**TEXT PASSAGE**
== Segment start ==

## 1) Imports


In [None]:
import os
import pickle
from pathlib import Path

import pandas as pd
import polars as pl
import ufal.morphodita
from bertopic import BERTopic
from bertopic.representation import KeyBERTInspired
from bertopic.vectorizers import ClassTfidfTransformer
from bertopic.representation import LiteLLM, MaximalMarginalRelevance
from umap import UMAP


from sentence_transformers import SentenceTransformer
from sklearn.feature_extraction.text import CountVectorizer

## 2) Load cleaned data


In [None]:
data_dir = Path("data")
questions_csv_path = data_dir / "questions_cleaned_filtered.csv"
resource_set_path = data_dir / "umimeprogramovatcz-system_resource_set.csv"

questions_df = pl.read_csv(questions_csv_path, separator=",")
resource_set_df = pl.read_csv(resource_set_path, separator=";")

with open("rs_filtered.pickle", "rb") as handle:
    rc_dict = pickle.load(handle)

stopwords = []

with open("stopwords-cs.txt", "r") as f:
    for stopword in f:
        stopwords.append(stopword.replace("\n", ""))

In [None]:
rs_ids = [int(rs_id) for rs_id in rc_dict.keys()]
questions_df = questions_df.filter(pl.col("rs").is_in(rs_ids))

== Segment end ==

**DIRECTIVE**
Answer these questions about the notebook code above.
(a) What separator is passed when reading the resource set CSV file?
(b) From which file are the stopwords read?
(c) What directory name is assigned to data_dir?

**DATA RECORDS**
== Segment start ==

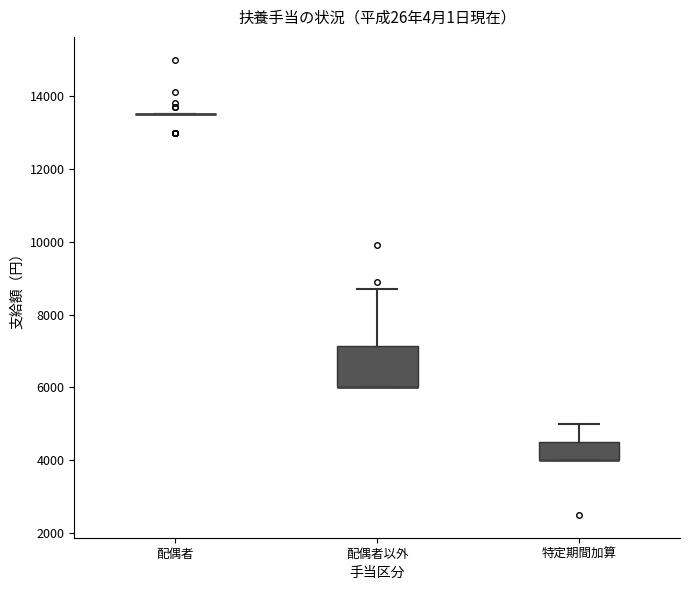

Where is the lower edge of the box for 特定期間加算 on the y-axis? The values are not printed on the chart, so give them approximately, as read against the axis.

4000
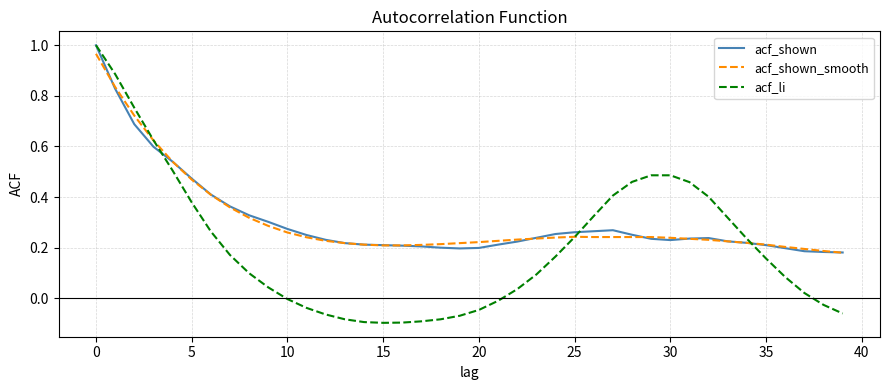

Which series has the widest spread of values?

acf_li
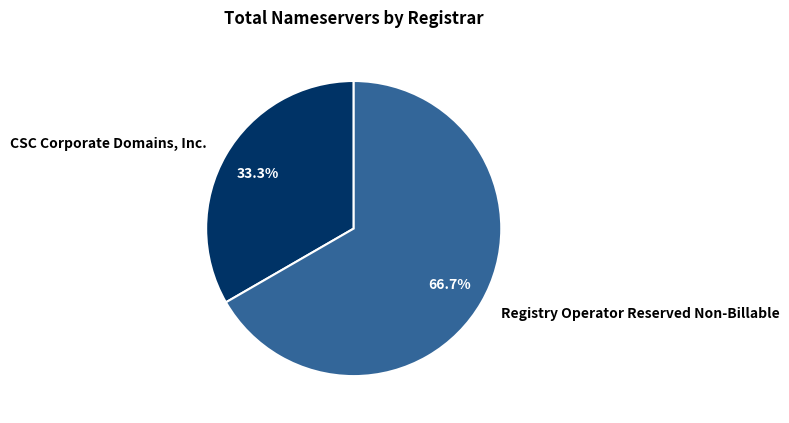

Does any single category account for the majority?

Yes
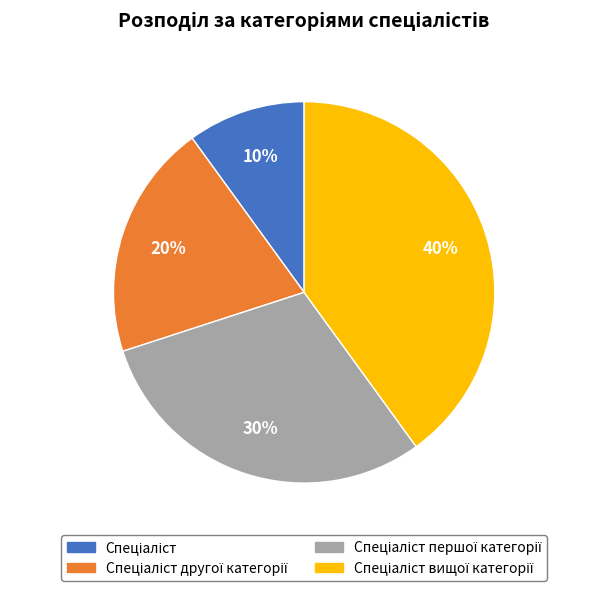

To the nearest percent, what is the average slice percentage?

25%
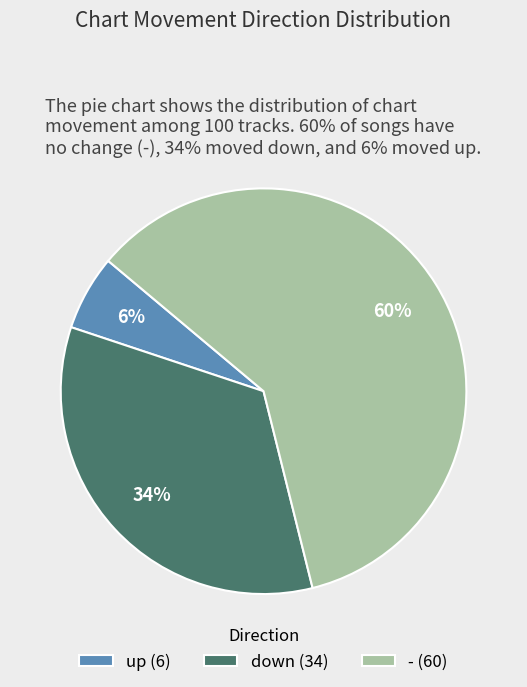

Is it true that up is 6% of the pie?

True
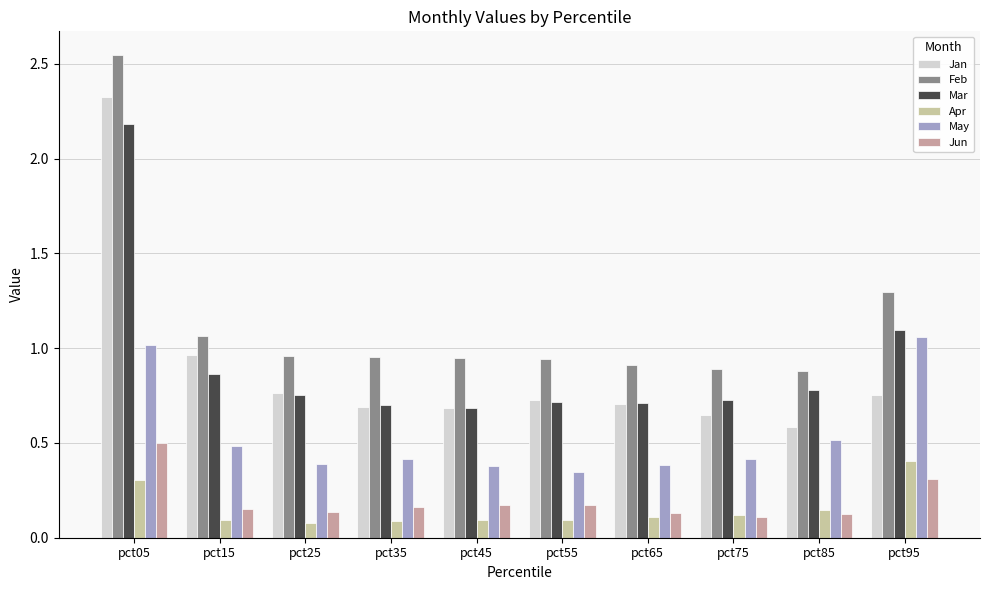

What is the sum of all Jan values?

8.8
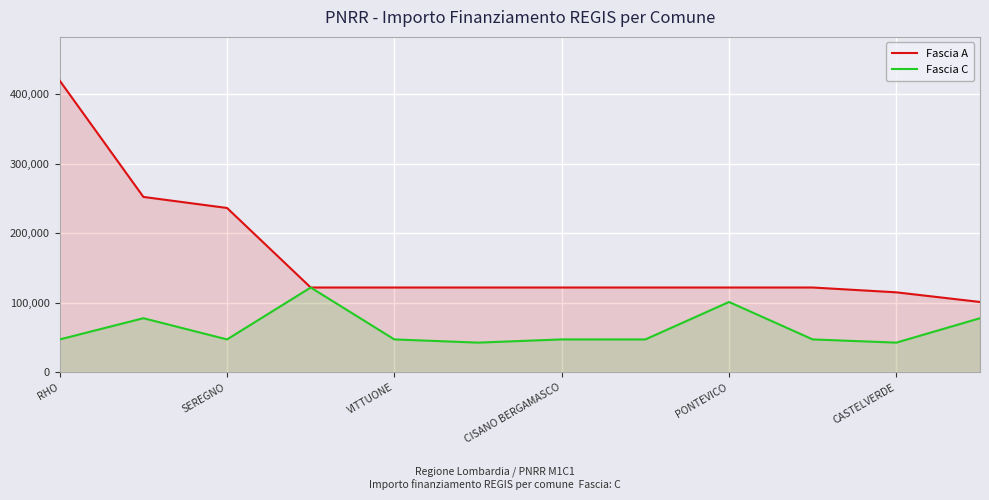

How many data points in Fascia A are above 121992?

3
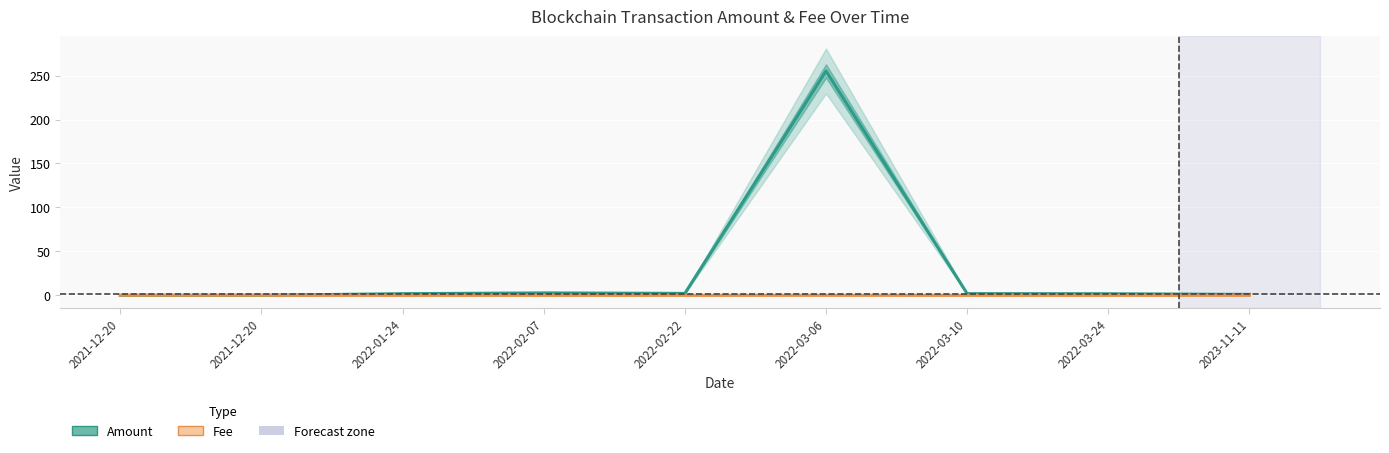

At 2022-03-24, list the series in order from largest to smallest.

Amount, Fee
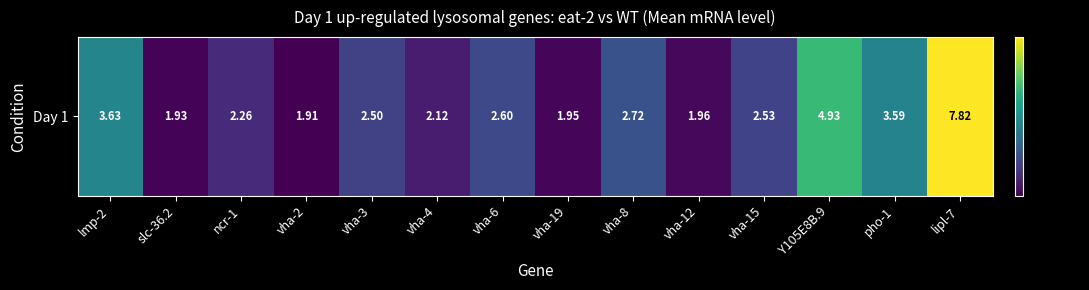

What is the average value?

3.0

== Segment end ==
== Segment start ==

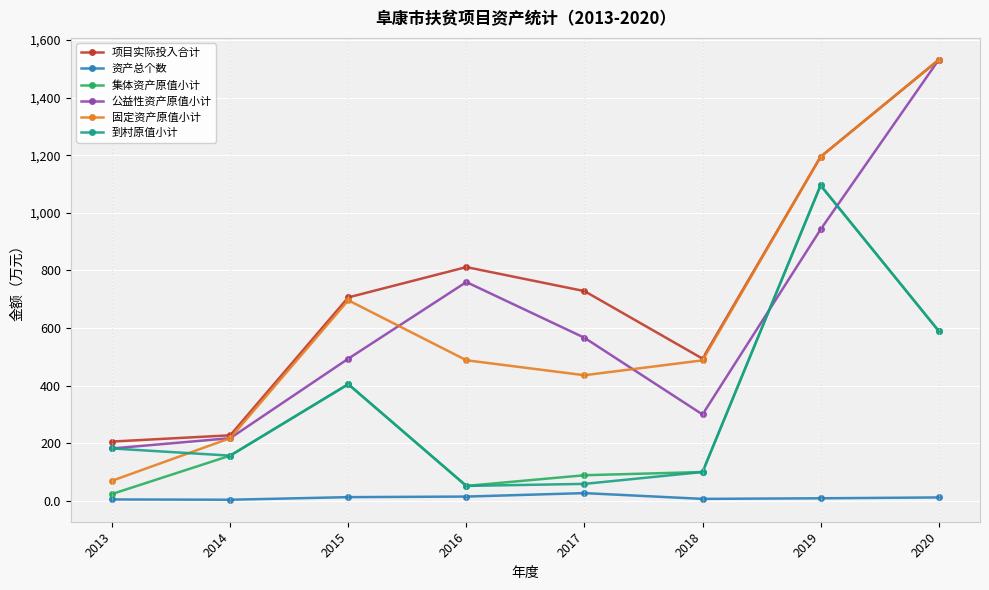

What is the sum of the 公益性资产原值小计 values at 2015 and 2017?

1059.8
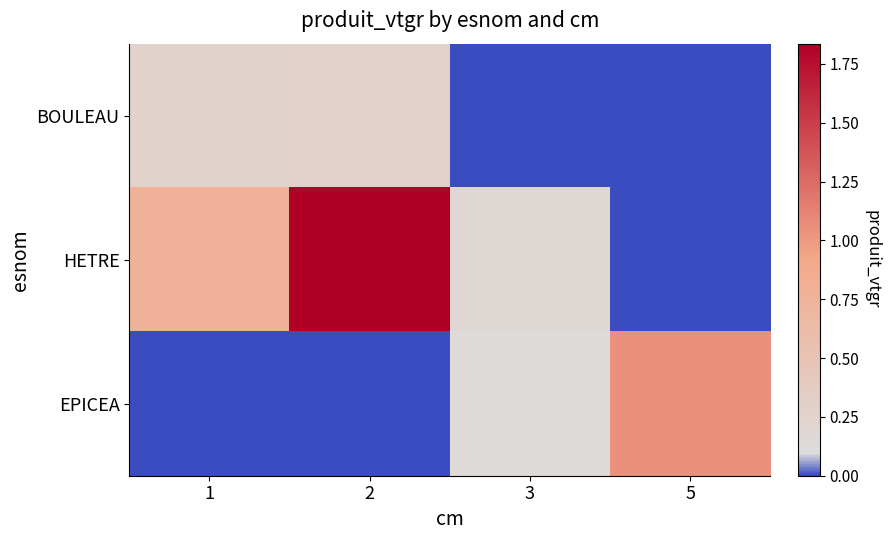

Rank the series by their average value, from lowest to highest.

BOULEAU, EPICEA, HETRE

== Segment end ==

**EXPECTED OUTPUT**
(a) A semicolon (";").
(b) stopwords-cs.txt
(c) data